● WHAT YOU ARE ASKED TO DO
The answer must consist of every line from the entries that holds the word "casing".
== RECORDS FOR THE TASK ==
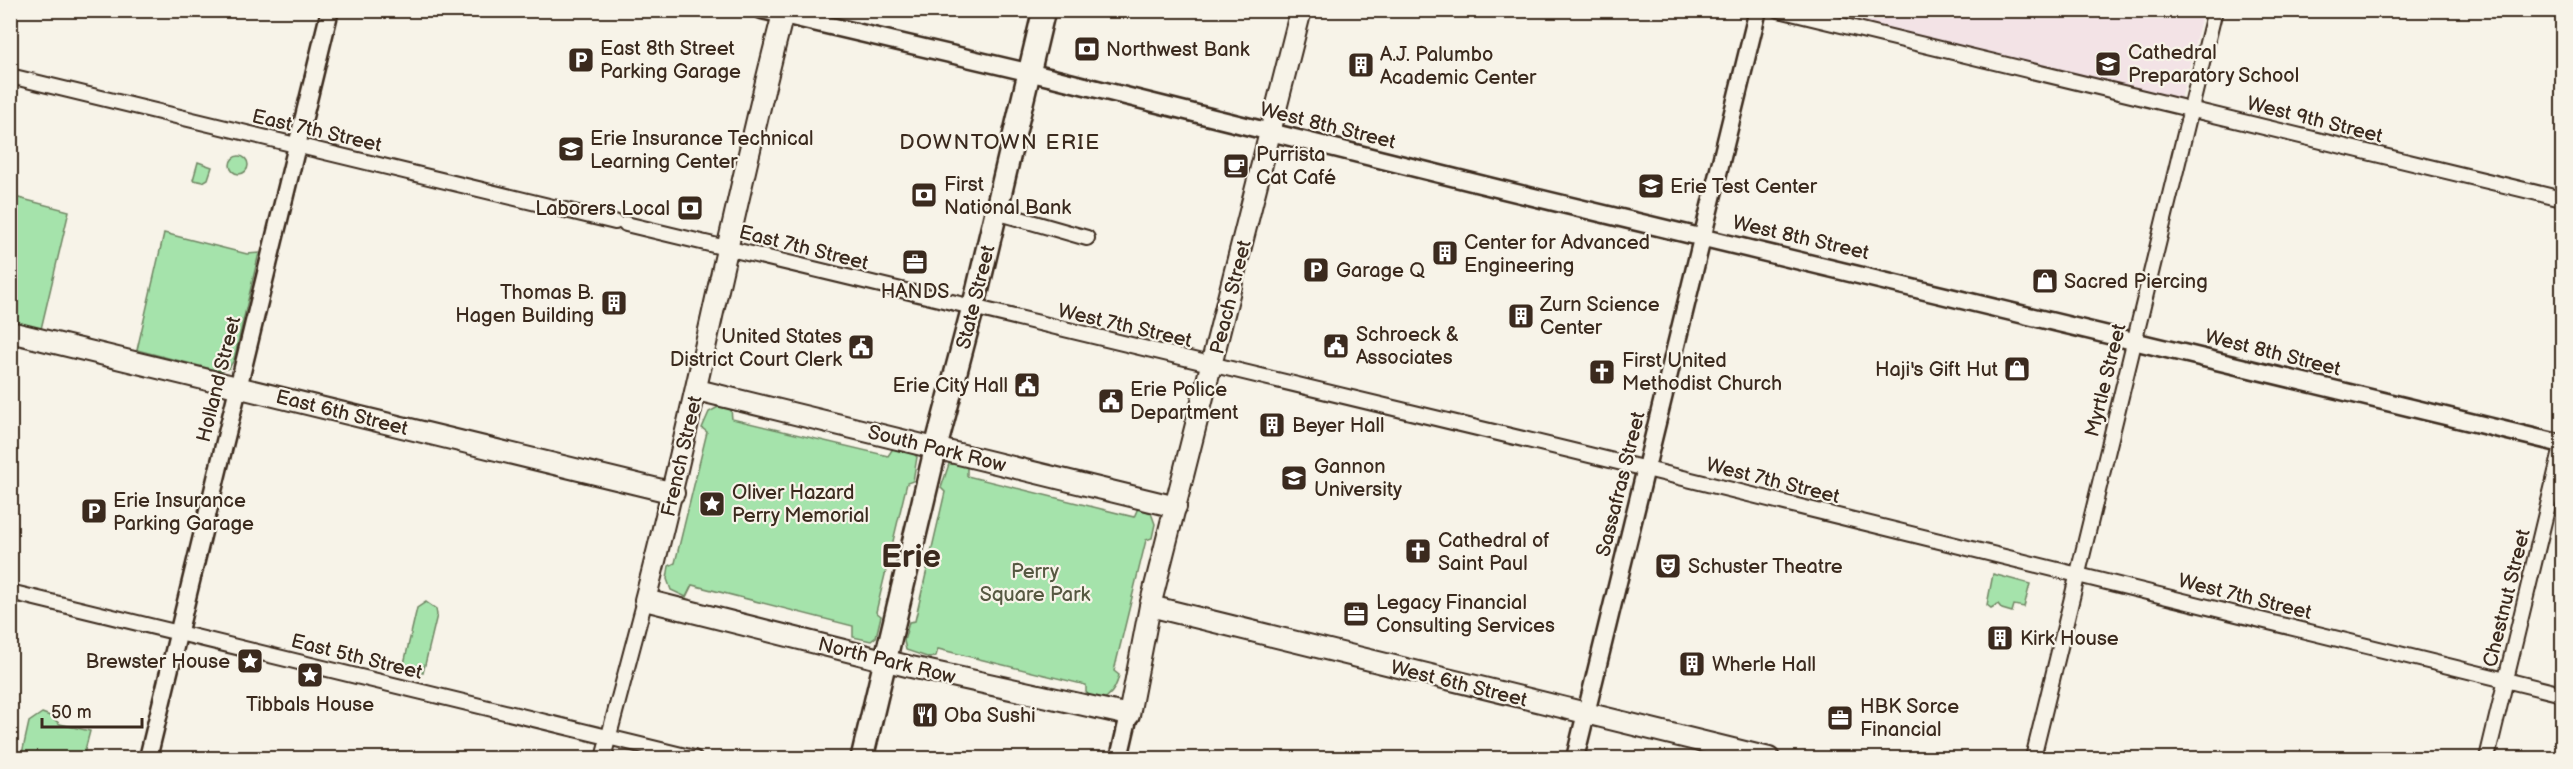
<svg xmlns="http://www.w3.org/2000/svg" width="2573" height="769" viewBox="0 0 2573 769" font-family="'Balsamiq Sans',sans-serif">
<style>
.built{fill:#f3e3e6}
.green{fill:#a5e3ab;stroke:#708664;stroke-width:1.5}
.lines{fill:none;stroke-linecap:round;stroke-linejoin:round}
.minor-casing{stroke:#3b2a1e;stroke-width:18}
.tertiary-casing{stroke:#3b2a1e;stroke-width:21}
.secondary-casing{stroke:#3b2a1e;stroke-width:24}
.primary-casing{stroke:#3b2a1e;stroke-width:26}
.minor{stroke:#f7f3e8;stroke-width:14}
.tertiary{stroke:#f7f3e8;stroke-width:16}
.secondary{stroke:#f7f3e8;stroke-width:20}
.primary{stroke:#f7f3e8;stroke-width:21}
.labels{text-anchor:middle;stroke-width:4.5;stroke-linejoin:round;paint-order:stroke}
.poi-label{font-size:20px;fill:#3b2a1e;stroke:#f7f3e8;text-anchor:start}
.street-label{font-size:20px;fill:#3b2a1e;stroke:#f7f3e8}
.park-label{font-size:20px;fill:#565841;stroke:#f7f3e8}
.neighbourhood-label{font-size:21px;letter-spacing:1.5px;fill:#3b2a1e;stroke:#f7f3e8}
.town-label{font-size:32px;font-weight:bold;fill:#3b2a1e;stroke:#f7f3e8}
</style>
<rect width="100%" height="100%" fill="#f7f3e8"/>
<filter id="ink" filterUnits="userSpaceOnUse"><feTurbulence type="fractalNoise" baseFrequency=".0167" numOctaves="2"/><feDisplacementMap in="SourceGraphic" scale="12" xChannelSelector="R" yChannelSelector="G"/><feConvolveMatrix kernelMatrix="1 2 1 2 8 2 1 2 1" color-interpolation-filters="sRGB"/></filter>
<g filter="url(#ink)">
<polygon class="built" points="1817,11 2203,11 2183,92 2181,97 2175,99"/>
<g class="green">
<circle cx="239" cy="165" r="9"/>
<polygon points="198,162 212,167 208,179 203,182 193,180"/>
<polygon points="11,196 69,211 41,329 11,321"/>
<polygon points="164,233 247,254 259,253 234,360 229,368 219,371 137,350"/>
<polygon points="720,406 731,409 732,419 888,456 894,447 911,451 917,457 913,481 907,483 876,612 881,616 876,637 871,641 853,637 853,626 692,585 686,597 671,590 667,579 669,566 675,563 707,432 702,428 709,412"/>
<path d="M956 463 967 467V476L1134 517 1138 508 1151 513 1155 524 1152 538 1146 540 1114 671 1119 675C1116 691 1101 712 1086 692V685L938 649 936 656 930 658 906 650 904 641 909 622 915 621 945 492 941 488 949 464Z"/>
<polygon points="1993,574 2030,584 2024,607 2014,605 2012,612 2002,609 1998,604 1991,608 1987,605"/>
<polygon points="426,602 436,609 437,615 423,673 403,668 417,608"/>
<polygon points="42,713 50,716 60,724 90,731 83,758 21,758 29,722"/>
</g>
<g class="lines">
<defs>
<g id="minor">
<polyline points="1779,10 2562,199"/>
<polyline points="10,76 615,222"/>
<polyline points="996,212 1087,238"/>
<polyline points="626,224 1569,450 2562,694"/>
<polyline points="10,592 694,758"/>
<polyline points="603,758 645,600"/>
<polyline points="2033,758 2215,10"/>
<polyline points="2487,758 2562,447"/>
</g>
<g id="tertiary">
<polyline points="762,10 1053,78 1500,189 2562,444"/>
<polyline points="148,758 330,10"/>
<polyline points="1119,758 1129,715"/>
<polyline points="1575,758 1758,10"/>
</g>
<g id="secondary">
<path d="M784 10C733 206 696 405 645 600L911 667 1129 715 1150 606 1301 10"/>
<polyline points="10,332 674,493"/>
<polyline points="697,390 1176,507"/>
<polyline points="1150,606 1769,758"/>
</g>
<polyline id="primary" points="862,758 936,447 977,292 1044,10"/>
</defs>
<use href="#minor" class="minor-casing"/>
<use href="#tertiary" class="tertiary-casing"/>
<use href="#secondary" class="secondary-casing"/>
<use href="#primary" class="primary-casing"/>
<use href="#minor" class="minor"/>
<use href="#tertiary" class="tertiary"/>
<use href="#secondary" class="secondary"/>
<use href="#primary" class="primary"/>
</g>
</g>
<defs>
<symbol id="bank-square" viewBox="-11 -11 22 22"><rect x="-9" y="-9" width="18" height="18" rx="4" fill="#3b2a1e" stroke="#f7f3e8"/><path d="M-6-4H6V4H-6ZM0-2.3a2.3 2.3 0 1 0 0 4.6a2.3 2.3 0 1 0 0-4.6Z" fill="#fff"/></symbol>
<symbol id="parking-square" viewBox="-11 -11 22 22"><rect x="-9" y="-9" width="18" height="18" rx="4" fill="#3b2a1e" stroke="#f7f3e8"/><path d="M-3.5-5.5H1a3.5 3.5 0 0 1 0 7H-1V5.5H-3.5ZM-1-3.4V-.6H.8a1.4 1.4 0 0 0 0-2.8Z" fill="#fff"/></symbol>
<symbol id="school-square" viewBox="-11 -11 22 22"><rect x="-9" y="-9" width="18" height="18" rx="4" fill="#3b2a1e" stroke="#f7f3e8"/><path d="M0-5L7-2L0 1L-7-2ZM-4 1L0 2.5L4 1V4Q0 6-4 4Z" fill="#fff"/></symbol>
<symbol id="building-square" viewBox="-11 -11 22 22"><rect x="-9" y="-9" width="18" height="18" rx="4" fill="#3b2a1e" stroke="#f7f3e8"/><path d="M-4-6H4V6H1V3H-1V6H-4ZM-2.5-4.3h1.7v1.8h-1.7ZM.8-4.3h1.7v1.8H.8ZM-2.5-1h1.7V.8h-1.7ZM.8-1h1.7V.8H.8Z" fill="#fff"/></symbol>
<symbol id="cafe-square" viewBox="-11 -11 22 22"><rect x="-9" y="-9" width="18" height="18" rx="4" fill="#3b2a1e" stroke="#f7f3e8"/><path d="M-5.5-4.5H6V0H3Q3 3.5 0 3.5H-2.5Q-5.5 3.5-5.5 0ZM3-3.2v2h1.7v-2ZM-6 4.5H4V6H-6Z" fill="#fff"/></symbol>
<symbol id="office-square" viewBox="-11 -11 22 22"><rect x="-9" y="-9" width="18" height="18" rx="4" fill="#3b2a1e" stroke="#f7f3e8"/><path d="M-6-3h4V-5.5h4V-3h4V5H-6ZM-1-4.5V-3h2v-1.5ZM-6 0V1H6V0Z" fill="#fff"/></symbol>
<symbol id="shop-square" viewBox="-11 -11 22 22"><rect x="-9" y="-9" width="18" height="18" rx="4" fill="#3b2a1e" stroke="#f7f3e8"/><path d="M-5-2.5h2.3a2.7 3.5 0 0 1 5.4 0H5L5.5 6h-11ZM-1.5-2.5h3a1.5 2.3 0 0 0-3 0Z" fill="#fff"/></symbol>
<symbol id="civic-square" viewBox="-11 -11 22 22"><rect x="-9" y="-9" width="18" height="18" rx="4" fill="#3b2a1e" stroke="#f7f3e8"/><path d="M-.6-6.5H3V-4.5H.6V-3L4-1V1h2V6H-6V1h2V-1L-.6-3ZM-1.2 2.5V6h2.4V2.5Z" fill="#fff"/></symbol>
<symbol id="church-square" viewBox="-11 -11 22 22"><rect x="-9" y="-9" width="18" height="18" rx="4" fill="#3b2a1e" stroke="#f7f3e8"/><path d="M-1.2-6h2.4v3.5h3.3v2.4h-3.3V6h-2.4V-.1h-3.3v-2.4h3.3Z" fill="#fff"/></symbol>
<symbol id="university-square" viewBox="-11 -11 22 22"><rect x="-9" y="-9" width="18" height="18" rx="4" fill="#3b2a1e" stroke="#f7f3e8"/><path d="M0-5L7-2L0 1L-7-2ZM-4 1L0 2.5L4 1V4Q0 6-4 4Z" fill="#fff"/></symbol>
<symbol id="sight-square" viewBox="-11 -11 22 22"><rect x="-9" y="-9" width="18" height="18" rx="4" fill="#3b2a1e" stroke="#f7f3e8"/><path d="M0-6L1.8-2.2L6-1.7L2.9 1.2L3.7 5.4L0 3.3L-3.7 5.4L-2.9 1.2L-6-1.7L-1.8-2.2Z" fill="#fff"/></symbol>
<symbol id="theatre-square" viewBox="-11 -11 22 22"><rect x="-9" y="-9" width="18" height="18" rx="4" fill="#3b2a1e" stroke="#f7f3e8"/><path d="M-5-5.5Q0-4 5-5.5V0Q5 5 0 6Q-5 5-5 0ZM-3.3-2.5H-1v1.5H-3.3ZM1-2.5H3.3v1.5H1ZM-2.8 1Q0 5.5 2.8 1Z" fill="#fff"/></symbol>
<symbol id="restaurant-square" viewBox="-11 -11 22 22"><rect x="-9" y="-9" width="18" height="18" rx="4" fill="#3b2a1e" stroke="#f7f3e8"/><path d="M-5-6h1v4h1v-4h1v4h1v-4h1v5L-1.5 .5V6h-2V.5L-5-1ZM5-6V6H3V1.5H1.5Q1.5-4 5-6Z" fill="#fff"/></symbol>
</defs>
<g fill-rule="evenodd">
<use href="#bank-square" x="1072" y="34" width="30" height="30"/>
<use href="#parking-square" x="566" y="45" width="30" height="30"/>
<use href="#school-square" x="2093" y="49" width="30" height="30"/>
<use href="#building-square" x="1346" y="50" width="30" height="30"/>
<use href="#school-square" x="556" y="134" width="30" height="30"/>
<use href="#cafe-square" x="1221" y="151" width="30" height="30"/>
<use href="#school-square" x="1636" y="171" width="30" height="30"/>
<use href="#bank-square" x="909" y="180" width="30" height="30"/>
<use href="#bank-square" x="675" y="193" width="30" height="30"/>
<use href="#building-square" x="1430" y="238" width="30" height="30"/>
<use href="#office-square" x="900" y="247" width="30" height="30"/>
<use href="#parking-square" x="1301" y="255" width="30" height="30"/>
<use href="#shop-square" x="2030" y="266" width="30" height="30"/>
<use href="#building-square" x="599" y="288" width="30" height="30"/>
<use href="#building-square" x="1506" y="301" width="30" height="30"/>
<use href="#civic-square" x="1321" y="331" width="30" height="30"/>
<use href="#civic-square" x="846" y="332" width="30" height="30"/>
<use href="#shop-square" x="2002" y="354" width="30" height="30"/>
<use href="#church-square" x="1587" y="357" width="30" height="30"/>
<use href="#civic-square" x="1012" y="370" width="30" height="30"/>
<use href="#civic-square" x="1096" y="386" width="30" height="30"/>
<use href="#building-square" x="1257" y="410" width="30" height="30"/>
<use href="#university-square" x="1279" y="463" width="30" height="30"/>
<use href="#sight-square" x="697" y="489" width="30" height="30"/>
<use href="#parking-square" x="79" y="496" width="30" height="30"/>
<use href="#church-square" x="1403" y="536" width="30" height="30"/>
<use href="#theatre-square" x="1653" y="551" width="30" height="30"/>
<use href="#office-square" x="1341" y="599" width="30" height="30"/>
<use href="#building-square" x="1985" y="623" width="30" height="30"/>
<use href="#sight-square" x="235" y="646" width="30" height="30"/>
<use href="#building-square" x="1677" y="649" width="30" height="30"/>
<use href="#sight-square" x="295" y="660" width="30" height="30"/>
<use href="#restaurant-square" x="910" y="700" width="30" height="30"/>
<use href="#office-square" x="1825" y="703" width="30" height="30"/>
</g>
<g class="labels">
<g class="poi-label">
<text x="600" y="55">East 8th Street<tspan x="600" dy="23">Parking Garage</tspan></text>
<text x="1106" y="56">Northwest Bank</text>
<text x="2128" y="59">Cathedral<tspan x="2128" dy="23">Preparatory School</tspan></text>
<text x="1380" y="61">A.J. Palumbo<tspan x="1380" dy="23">Academic Center</tspan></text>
<text x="590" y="145">Erie Insurance Technical<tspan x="590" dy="23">Learning Center</tspan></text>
<text x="1256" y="161">Purrista<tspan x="1256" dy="23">Cat Café</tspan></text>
<text x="944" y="191">First<tspan x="944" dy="23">National Bank</tspan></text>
<text x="1670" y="193">Erie Test Center</text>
<text x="670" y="215" text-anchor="end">Laborers Local</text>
<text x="1464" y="249">Center for Advanced<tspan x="1464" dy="23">Engineering</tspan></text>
<text x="1336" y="277">Garage Q</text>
<text x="2064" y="288">Sacred Piercing</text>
<text x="915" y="298" text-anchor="middle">HANDS</text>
<text x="594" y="299" text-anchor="end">Thomas B.<tspan x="594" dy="23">Hagen Building</tspan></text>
<text x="1540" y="311">Zurn Science<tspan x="1540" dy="23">Center</tspan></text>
<text x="1356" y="341">Schroeck &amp;<tspan x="1356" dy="23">Associates</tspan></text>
<text x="842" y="343" text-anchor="end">United States<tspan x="842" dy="23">District Court Clerk</tspan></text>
<text x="1622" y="367">First United<tspan x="1622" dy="23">Methodist Church</tspan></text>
<text x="1998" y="376" text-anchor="end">Haji's Gift Hut</text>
<text x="1008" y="392" text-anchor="end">Erie City Hall</text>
<text x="1130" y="396">Erie Police<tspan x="1130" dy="23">Department</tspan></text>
<text x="1292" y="432">Beyer Hall</text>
<text x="1314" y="473">Gannon<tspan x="1314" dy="23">University</tspan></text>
<text x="732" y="499">Oliver Hazard<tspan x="732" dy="23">Perry Memorial</tspan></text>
<text x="113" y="507">Erie Insurance<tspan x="113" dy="23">Parking Garage</tspan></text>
<text x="1438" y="547">Cathedral of<tspan x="1438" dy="23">Saint Paul</tspan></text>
<text x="1688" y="573">Schuster Theatre</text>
<text x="1376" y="609">Legacy Financial<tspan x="1376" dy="23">Consulting Services</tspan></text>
<text x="2020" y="645">Kirk House</text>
<text x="230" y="668" text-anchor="end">Brewster House</text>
<text x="1712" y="671">Wherle Hall</text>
<text x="310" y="711" text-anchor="middle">Tibbals House</text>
<text x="1860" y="713">HBK Sorce<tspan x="1860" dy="23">Financial</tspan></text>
<text x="944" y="722">Oba Sushi</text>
</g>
<g class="street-label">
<text transform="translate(2315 119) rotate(14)" y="7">West 9th Street</text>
<text transform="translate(1328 125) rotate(14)" y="7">West 8th Street</text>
<text transform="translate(317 130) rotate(13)" y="7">East 7th Street</text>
<text transform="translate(1801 237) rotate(13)" y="7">West 8th Street</text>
<text transform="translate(804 247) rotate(14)" y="7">East 7th Street</text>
<text transform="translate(975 297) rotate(-76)" y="7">State Street</text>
<text transform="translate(1230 297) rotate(-76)" y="7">Peach Street</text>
<text transform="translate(1125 325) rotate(13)" y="7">West 7th Street</text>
<text transform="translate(2273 352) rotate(14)" y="7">West 8th Street</text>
<text transform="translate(218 379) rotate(-76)" y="7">Holland Street</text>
<text transform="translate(2105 380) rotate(-76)" y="7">Myrtle Street</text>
<text transform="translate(342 412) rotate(14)" y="7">East 6th Street</text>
<text transform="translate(937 448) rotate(14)" y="7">South Park Row</text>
<text transform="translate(681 456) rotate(-77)" y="7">French Street</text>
<text transform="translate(1773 480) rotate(14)" y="7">West 7th Street</text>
<text transform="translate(1620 484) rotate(-76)" y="7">Sassafras Street</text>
<text transform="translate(2245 596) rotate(14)" y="7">West 7th Street</text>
<text transform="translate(2506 598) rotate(-76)" y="7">Chestnut Street</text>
<text transform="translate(357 656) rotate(14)" y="7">East 5th Street</text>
<text transform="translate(887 660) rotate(14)" y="7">North Park Row</text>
<text transform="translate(1459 683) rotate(14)" y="7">West 6th Street</text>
</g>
<g class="park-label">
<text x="1035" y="578">Perry<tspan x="1035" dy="23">Square Park</tspan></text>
</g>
<g class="neighbourhood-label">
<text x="1000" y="149">DOWNTOWN ERIE</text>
</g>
<g class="town-label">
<text x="911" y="567">Erie</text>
</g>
</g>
<rect width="2573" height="769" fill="none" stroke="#f7f3e8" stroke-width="36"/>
<rect x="18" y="18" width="2537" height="733" fill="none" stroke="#3b2a1e" stroke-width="2" filter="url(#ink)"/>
<path d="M42 718v9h100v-9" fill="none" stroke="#3b2a1e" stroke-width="3"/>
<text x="51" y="718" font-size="18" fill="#3b2a1e" stroke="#f7f3e8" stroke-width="4.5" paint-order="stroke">50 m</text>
</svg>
===
● RESULT OF THIS EXERCISE
.minor-casing{stroke:#3b2a1e;stroke-width:18}
.tertiary-casing{stroke:#3b2a1e;stroke-width:21}
.secondary-casing{stroke:#3b2a1e;stroke-width:24}
.primary-casing{stroke:#3b2a1e;stroke-width:26}
<use href="#minor" class="minor-casing"/>
<use href="#tertiary" class="tertiary-casing"/>
<use href="#secondary" class="secondary-casing"/>
<use href="#primary" class="primary-casing"/>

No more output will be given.